EXTRACTED TEXT:
:::::
BBC News aims to report what matters in the UK and around the world. Of course not everyone agrees about what is really important - it is a matter of editorial judgement.

The BBC World set Our audiences do not look at events in the same way. There is no one universal news agenda that applies to all. That is why we broadcast in many different styles and why a story given prominence in the UK may not even be mentioned by our international channels.

But no matter the audience, our journalism tries to lay out why a story is significant - or at least in what way a story is new.

Sometimes that will be obvious. When broadcasting in Britain we know that our audiences will want to know about floods in the UK, or changes in how much tax they will have to pay, or the progress of a war involving British troops.

Flow of information

But sometimes we will be reporting on events that might not have an immediate or obvious impact on people's lives. Those stories - in business, politics or science and so on - are important too because we want our audiences to have a flow of information about a wider world.

We have foreign correspondents, correspondents around the UK and subject specialists who can throw a spotlight on people who are not widely known, on stories that have not yet become common currency and on trends that are developing.

If our news diet were restricted to the immediate, the dramatic or the obvious, we would be guilty of depriving people of a chance to understand the background and context of the world around them.

The BBC sees its audience as citizens who have the right to independent and impartial information.

When a BBC correspondent reports a story, the aim is to provide an insight based on evidence and on professional judgement - uncluttered by commercial interest or the need to support a particuar proprietor or ideology.

Journalistic judgements

We should not be driven by what other media organsiations are saying about a story. Nor should we assess a story's importance by measuring the prominence it is given elsewhere.

We need to work out for ourselves what matters and what is just spin, public relations or chaff.

It is the BBC's job to look at news with a fresh pair of eyes - and not to be driven by the agendas and interests of newspapers, pressure groups, political parties or governments.

Sometimes we ask questions or make journalistic judgements that upset people who themselves have strong views and a keen interest in a particular story. But we cannot aim only to please and divert.

We should not be frightened of controversy - but we should always be alert to the dangers of glibness, to the idea that every problem has a simple solution.

So above all we need to be inquiring and open-minded - unafraid to surprise our audiences with a view of a story that is different - and always looking for a wide range of evidence and opinion.
:::::
RAW DATA:
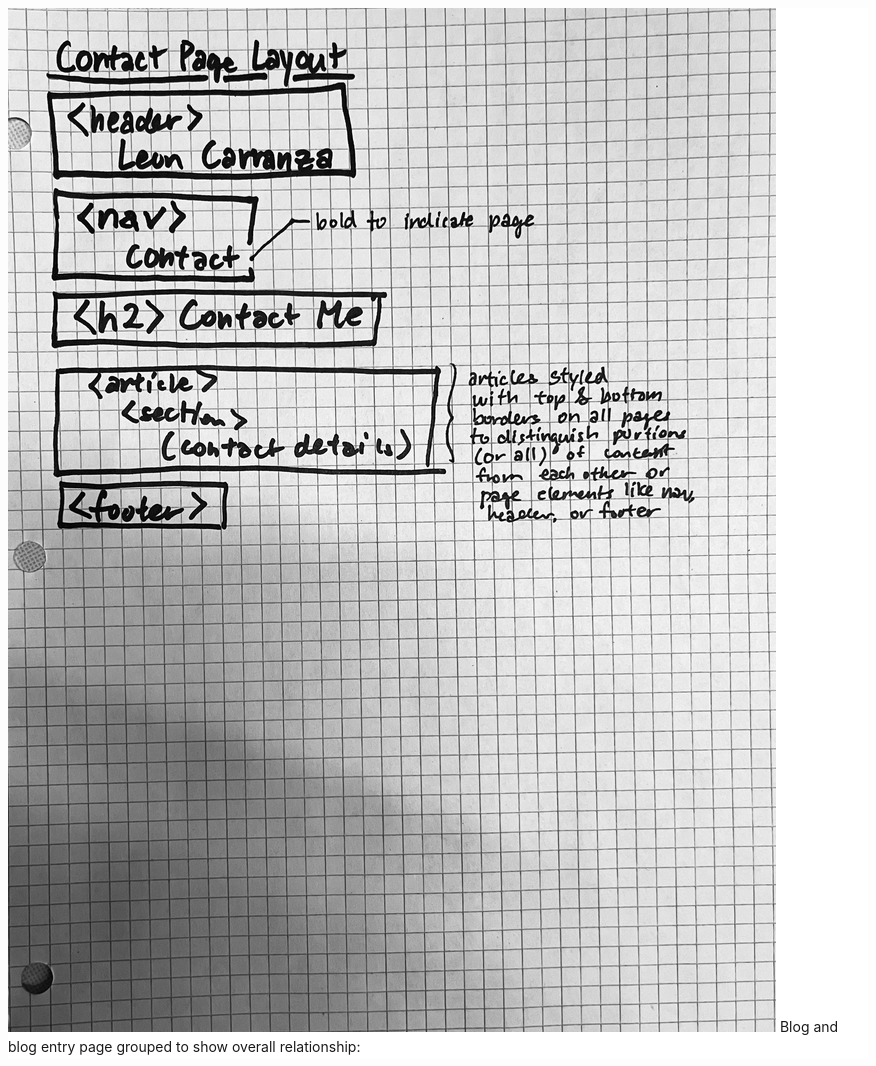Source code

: ![Contact](final_layout/contact_final.jpg)
    <!-- Source: my camera-->
Blog and blog entry page grouped to show overall relationship:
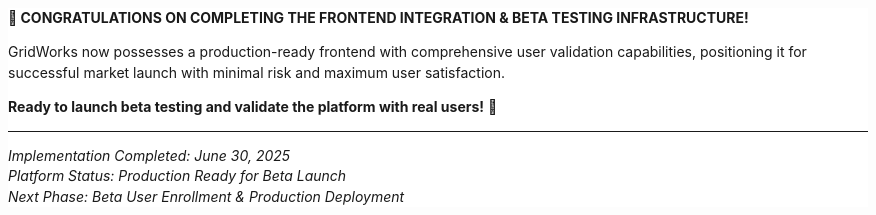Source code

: 
**🎉 CONGRATULATIONS ON COMPLETING THE FRONTEND INTEGRATION & BETA TESTING INFRASTRUCTURE!**

GridWorks now possesses a production-ready frontend with comprehensive user validation capabilities, positioning it for successful market launch with minimal risk and maximum user satisfaction.

**Ready to launch beta testing and validate the platform with real users!** 🚀

---

*Implementation Completed: June 30, 2025*  
*Platform Status: Production Ready for Beta Launch*  
*Next Phase: Beta User Enrollment & Production Deployment*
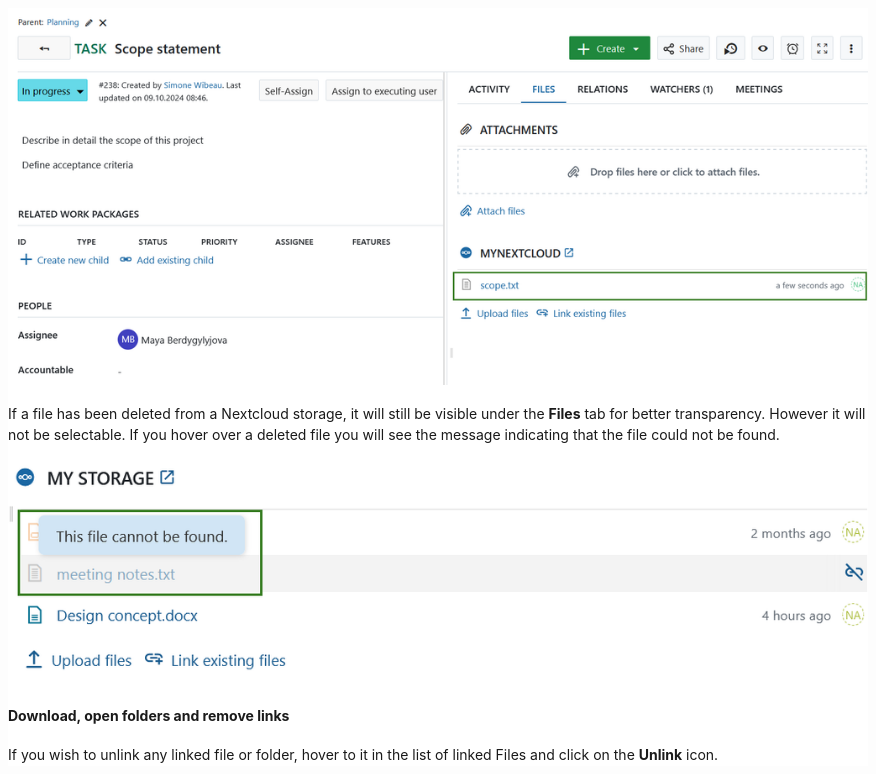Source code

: ![List of linked files](NC_12.5-fileIsNowLinked.png)

If a file has been deleted from a Nextcloud storage, it will still be visible under the **Files** tab for better transparency. However it will not be selectable. If you hover over a deleted file you will see the message indicating that the file could not be found.

![A file has been deleted in a Nextcloud file storage](nc-deleted-file.png)

#### Download, open folders and remove links

If you wish to unlink any linked file or folder, hover to it in the list of linked Files and click on the **Unlink** icon.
:::::
AIM OF THE EXERCISE: Return the passage of the text on BBC News editorial judgement starting with "We should not be driven" and going on through "is given elsewhere.", copied word for word. The records play no part in what is asked here.

SOLVED EXERCISE:
We should not be driven by what other media organsiations are saying about a story. Nor should we assess a story's importance by measuring the prominence it is given elsewhere.